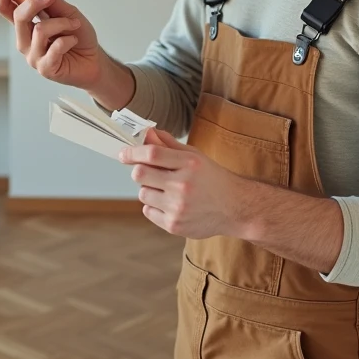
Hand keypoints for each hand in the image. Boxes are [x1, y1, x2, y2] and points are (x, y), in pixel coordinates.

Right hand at [0, 0, 101, 88]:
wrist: (93, 59)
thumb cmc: (78, 35)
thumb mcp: (67, 12)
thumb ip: (52, 2)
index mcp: (26, 24)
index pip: (5, 8)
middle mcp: (24, 40)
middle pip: (18, 17)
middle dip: (34, 2)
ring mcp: (33, 56)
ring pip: (40, 30)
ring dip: (62, 23)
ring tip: (74, 24)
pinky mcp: (45, 68)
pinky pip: (55, 47)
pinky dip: (69, 39)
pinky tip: (73, 40)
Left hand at [120, 127, 251, 239]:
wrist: (235, 208)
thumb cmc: (212, 178)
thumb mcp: (194, 156)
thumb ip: (168, 144)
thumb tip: (147, 133)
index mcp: (190, 163)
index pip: (152, 153)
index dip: (133, 152)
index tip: (123, 154)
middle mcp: (183, 185)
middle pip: (140, 174)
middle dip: (139, 171)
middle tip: (148, 172)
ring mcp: (178, 207)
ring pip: (142, 194)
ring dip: (149, 190)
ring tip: (167, 190)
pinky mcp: (174, 225)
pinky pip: (148, 211)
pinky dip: (154, 207)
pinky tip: (170, 204)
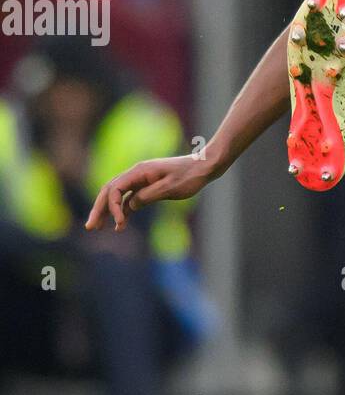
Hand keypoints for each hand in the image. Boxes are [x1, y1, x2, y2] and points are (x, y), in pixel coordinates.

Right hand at [85, 154, 217, 231]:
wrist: (204, 167)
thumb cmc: (190, 176)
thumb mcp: (170, 188)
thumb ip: (148, 196)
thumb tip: (130, 206)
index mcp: (140, 171)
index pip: (115, 188)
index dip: (112, 207)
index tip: (120, 223)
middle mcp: (136, 173)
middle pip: (110, 190)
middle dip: (99, 209)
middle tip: (90, 227)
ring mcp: (141, 179)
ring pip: (117, 195)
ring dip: (108, 211)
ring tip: (99, 227)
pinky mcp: (147, 185)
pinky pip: (129, 198)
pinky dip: (123, 210)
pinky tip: (120, 224)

- Exercise goal: Write out each entry exactly; any pictures stay out of the copy.

- Output for this exercise:
Hand keypoints for each hand in the image. Boxes are [x1, y1, x2, y2] and points are (x, y), in pixel coordinates.

Right hand at [0, 0, 101, 88]:
wrist: (93, 59)
thumb cmc: (78, 35)
thumb mcp: (67, 12)
thumb ip: (52, 2)
index mcp: (26, 24)
index pip: (5, 8)
middle mcp: (24, 40)
middle pip: (18, 17)
middle dip: (34, 2)
ring mcp: (33, 56)
ring pip: (40, 30)
ring dip: (62, 23)
ring tip: (74, 24)
pinky mcp: (45, 68)
pinky pip: (55, 47)
pinky dip: (69, 39)
pinky tip: (73, 40)
Left hand at [120, 127, 251, 239]:
wrist: (235, 208)
thumb cmc: (212, 178)
thumb mcp: (194, 156)
thumb ip: (168, 144)
thumb tip: (147, 133)
index mcp: (190, 163)
index pip: (152, 153)
index dip: (133, 152)
index tip: (123, 154)
middle mcp: (183, 185)
middle pip: (140, 174)
middle dip: (139, 171)
middle tip: (148, 172)
ring mcp: (178, 207)
ring pip: (142, 194)
ring dip: (149, 190)
ring tip: (167, 190)
pinky mcp: (174, 225)
pinky pip: (148, 211)
pinky dip: (154, 207)
pinky tip: (170, 204)
Hand keypoints for each hand in the image. Boxes are [x1, y1, x2, y2] and points are (x, y), in pixel coordinates.

Right hand at [85, 154, 217, 231]:
wrist: (204, 167)
thumb cmc: (190, 176)
thumb mcp: (170, 188)
thumb ip: (148, 196)
thumb tip: (130, 206)
index mcp: (140, 171)
index pip: (115, 188)
index dip: (112, 207)
index tip: (120, 223)
middle mcp: (136, 173)
middle pip: (110, 190)
middle dip: (99, 209)
middle tip: (90, 227)
ring mcp: (141, 179)
ring pip: (117, 195)
ring dip: (108, 211)
ring tip: (99, 227)
pinky mcp: (147, 185)
pinky pip: (129, 198)
pinky dip: (123, 210)
pinky tip: (120, 224)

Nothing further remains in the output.